How do you make object stick to another object

How do I make an object move across the surface of another object but also follow whatever movement that object had? Like lets say I had a bug crawling on a machine arm, how would I make the bug walk only on the surface of the arm while also having it “stick” to the surface so that the bug stayed on the surface of the arm as it moved but was free to move across the arm however I decided?

If the bug moves on a local plane (rectangular robot arm):
Parent the bug to the arm and animate in local space on the plane.

If the robot arm is a cylinder:
Create a curve and snap its vertices on the cylinder accordingly to the animation path the bug should translate.
Parent the curve to the robot arm.
For the bug, add a ‘Follow Path’ constraint and select the curve as the target.
select the curve and set keys for the evaluation time.

If the arm is organic and deformed by an armature:
Same as above, but glue the path to the arm by adding a MeshDeform modifier to the path.
For the MeshDeform geometry duplicate the arm geo, scale it up a little, (simplify the geo if desired), make it un-renderable and use it as the MeshDeform object.
Bind the path to the MeshDeform geo.
Since the MeshDeform geo is a duplicated version of the arm, the armature deforms it the same as the arm.

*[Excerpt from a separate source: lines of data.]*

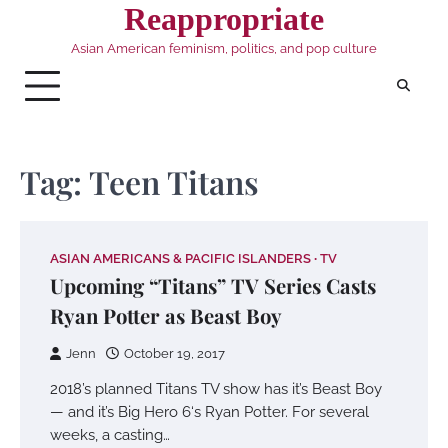
Skip
Reappropriate
to
Asian American feminism, politics, and pop culture
content
Tag:
Teen Titans
ASIAN AMERICANS & PACIFIC ISLANDERS
TV
Upcoming “Titans” TV Series Casts
Ryan Potter as Beast Boy
Jenn
October 19, 2017
2018’s planned Titans TV show has it’s Beast Boy
— and it’s Big Hero 6‘s Ryan Potter. For several
weeks, a casting…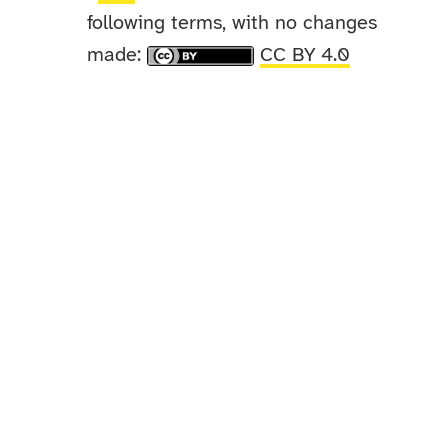
following terms, with no changes
made:
CC BY 4.0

Now the bug goes along the path which is deformed by the MeshDeform geo which is deformed by the same armature as the arm.

That seems really complicated, I don’t yet know the path I want the bug to take. I was thinking there would be some way to use the “child of” constraint?

Child Of Constraint is similar to parenting the object, with additional possibilities like: to parent only particular channels (rot, scale,…) and to switch the parent relation on/off by animating the influence slider.

Comes in handy for example when a hand picks up an cup etc.

Ok…so could you expand on that? I have something that can rotate in any direction, but something else moving along with it. Would it make sense to use a child-of constraint if I switch the influence of different child if constraints for each section of the armature the objection passes across?

What I really want is just for this one object to stick to the surface of this other object at all times, no matter how I animate them.

Also, explain how to use the Child of Constraint from having an object attached to a bone to another object. I need to know as well.

Never mind on the child of constraint. It was a different matter compared to what I was going through. But, I was able to find the answer to my solution.

@ PixelLoveLLC
As mentioned, you don’t need the ChildOf Constraint if the object doesn’t change parents and you don’t want to exclude individual transformations.

Example how it works:
Create a cube; create a smaller cube on top of that bigger one.
Parent the smaller cube to the bigger one (Ctrl P).
Animate the bigger cube. The smaller cube goes with it. Nothing new there…
Now animate the smaller cube in LOCAL SPACE (with Shift-Z-Z for locking local Z so it sticks to the surface of the bigger cube).
If you change animation of the bigger cube, the smaller one still goes with it since it is the child of the bigger one.

But what I mean is, what you’re saying only works because it’s one cube with one bone. If I try that on something with multiple bones, parenting the cube to the whole mesh won’t make the cube deform with the surface of the mesh of every bone.

What about some kind of gravity + collision thing? Not that I know much about blender physics but would gravity + collision make another object hit the surface frame by frame, if the object itself had gravity?